_Problem description_: Transcribe every one of the lines below character for character, leaving the pictures out of your answer.

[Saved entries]
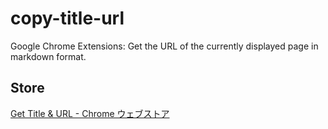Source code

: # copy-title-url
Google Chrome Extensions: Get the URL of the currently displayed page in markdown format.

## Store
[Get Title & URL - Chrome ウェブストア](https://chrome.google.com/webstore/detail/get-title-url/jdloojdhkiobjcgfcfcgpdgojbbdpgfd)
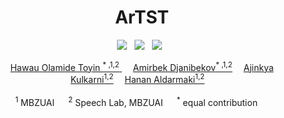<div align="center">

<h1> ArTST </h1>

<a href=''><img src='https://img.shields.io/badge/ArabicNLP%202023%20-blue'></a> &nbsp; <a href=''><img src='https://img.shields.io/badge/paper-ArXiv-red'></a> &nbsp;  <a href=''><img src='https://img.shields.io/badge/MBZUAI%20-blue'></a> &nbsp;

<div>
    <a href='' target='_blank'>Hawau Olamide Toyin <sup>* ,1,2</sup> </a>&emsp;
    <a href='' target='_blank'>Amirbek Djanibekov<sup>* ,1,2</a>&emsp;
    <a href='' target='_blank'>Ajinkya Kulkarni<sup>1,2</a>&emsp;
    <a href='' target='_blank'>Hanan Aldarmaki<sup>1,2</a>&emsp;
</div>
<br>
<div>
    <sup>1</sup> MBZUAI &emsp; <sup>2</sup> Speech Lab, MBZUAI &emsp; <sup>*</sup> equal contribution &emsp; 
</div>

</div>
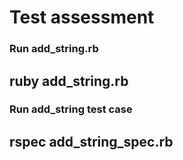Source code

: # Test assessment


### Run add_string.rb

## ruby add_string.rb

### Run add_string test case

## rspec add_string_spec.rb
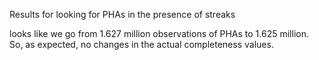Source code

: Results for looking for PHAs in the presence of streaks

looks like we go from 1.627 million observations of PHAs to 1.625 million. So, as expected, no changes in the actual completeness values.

_Written answer_:
Source code

: # copy-title-url
Google Chrome Extensions: Get the URL of the currently displayed page in markdown format.

## Store
[Get Title & URL - Chrome ウェブストア](https://chrome.google.com/webstore/detail/get-title-url/jdloojdhkiobjcgfcfcgpdgojbbdpgfd)
<div align="center">

<h1> ArTST </h1>

<a href=''><img src='https://img.shields.io/badge/ArabicNLP%202023%20-blue'></a> &nbsp; <a href=''><img src='https://img.shields.io/badge/paper-ArXiv-red'></a> &nbsp;  <a href=''><img src='https://img.shields.io/badge/MBZUAI%20-blue'></a> &nbsp;

<div>
    <a href='' target='_blank'>Hawau Olamide Toyin <sup>* ,1,2</sup> </a>&emsp;
    <a href='' target='_blank'>Amirbek Djanibekov<sup>* ,1,2</a>&emsp;
    <a href='' target='_blank'>Ajinkya Kulkarni<sup>1,2</a>&emsp;
    <a href='' target='_blank'>Hanan Aldarmaki<sup>1,2</a>&emsp;
</div>
<br>
<div>
    <sup>1</sup> MBZUAI &emsp; <sup>2</sup> Speech Lab, MBZUAI &emsp; <sup>*</sup> equal contribution &emsp; 
</div>

</div>
Source code

: # Test assessment


### Run add_string.rb

## ruby add_string.rb

### Run add_string test case

## rspec add_string_spec.rb
Source code

: Results for looking for PHAs in the presence of streaks

looks like we go from 1.627 million observations of PHAs to 1.625 million. So, as expected, no changes in the actual completeness values.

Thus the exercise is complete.